— Complete the following —
[A] In the pull request description on tensor groups in gguf-dump.py, rewrite the paragraph containing "This PR corrects tensor groups" as a short list that keeps its main facts.
[B] Carry the pull request description on tensor groups in gguf-dump.py forward from its final line.

— Extract to read —
Fix tensor groups for encoder-decoder models in gguf-dump.py #8090

Closed fairydreaming closed 3 months ago

fairydreaming commented 3 months ago

t5-small-dump.txt This PR corrects tensor groups for encoder-decoder models like T5 and FLAN-T5 family. Separate tensor groups are created for each enc.blk.[bid], additional tensor groups are created for remaining non-blk enc and dec tensors. Example:

## Tensors Overview ~61M Elements

Total number of elements in all tensors: 60506880 Elements

- [Decoder Block 0 Tensor Group - ~4M Elements](#dec_blk_0)
- [Decoder Block 1 Tensor Group - ~4M Elements](#dec_blk_1)
- [Decoder Block 2 Tensor Group - ~4M Elements](#dec_blk_2)
- [Decoder Block 3 Tensor Group - ~4M Elements](#dec_blk_3)
- [Decoder Block 4 Tensor Group - ~4M Elements](#dec_blk_4)
- [Decoder Block 5 Tensor Group - ~4M Elements](#dec_blk_5)
- [Decoder Tensor Group - 512 Elements](#dec)

— Given records —
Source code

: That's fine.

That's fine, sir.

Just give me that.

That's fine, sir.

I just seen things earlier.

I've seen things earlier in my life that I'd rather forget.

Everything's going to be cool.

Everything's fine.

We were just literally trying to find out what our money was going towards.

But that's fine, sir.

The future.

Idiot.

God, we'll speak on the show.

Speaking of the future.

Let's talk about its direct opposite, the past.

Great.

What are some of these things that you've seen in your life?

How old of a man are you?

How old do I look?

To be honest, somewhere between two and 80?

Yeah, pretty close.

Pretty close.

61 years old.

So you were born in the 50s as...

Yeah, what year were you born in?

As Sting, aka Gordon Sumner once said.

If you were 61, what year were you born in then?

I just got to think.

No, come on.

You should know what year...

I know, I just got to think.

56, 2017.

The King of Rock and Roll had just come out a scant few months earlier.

— Outputs for the tasks —
[A]
- Corrects tensor groups for encoder-decoder models such as the T5 and FLAN-T5 family.
- Creates a separate tensor group for each enc.blk.[bid].
- Adds tensor groups for the remaining non-blk enc and dec tensors.

[B]
- [Encoder Block 0 Tensor Group - ~3M Elements](#enc_blk_0)
- [Encoder Block 1 Tensor Group - ~3M Elements](#enc_blk_1)
- [Encoder Block 2 Tensor Group - ~3M Elements](#enc_blk_2)
- [Encoder Block 3 Tensor Group - ~3M Elements](#enc_blk_3)
- [Encoder Block 4 Tensor Group - ~3M Elements](#enc_blk_4)
- [Encoder Block 5 Tensor Group - ~3M Elements](#enc_blk_5)
- [Encoder Tensor Group - 512 Elements](#enc)
- [Base Tensor Group - ~16M Elements](#base)

In attached file there is a complete output from python3 gguf-py/scripts/gguf-dump.py --markdown /mnt/md0/models/t5-small.gguf command.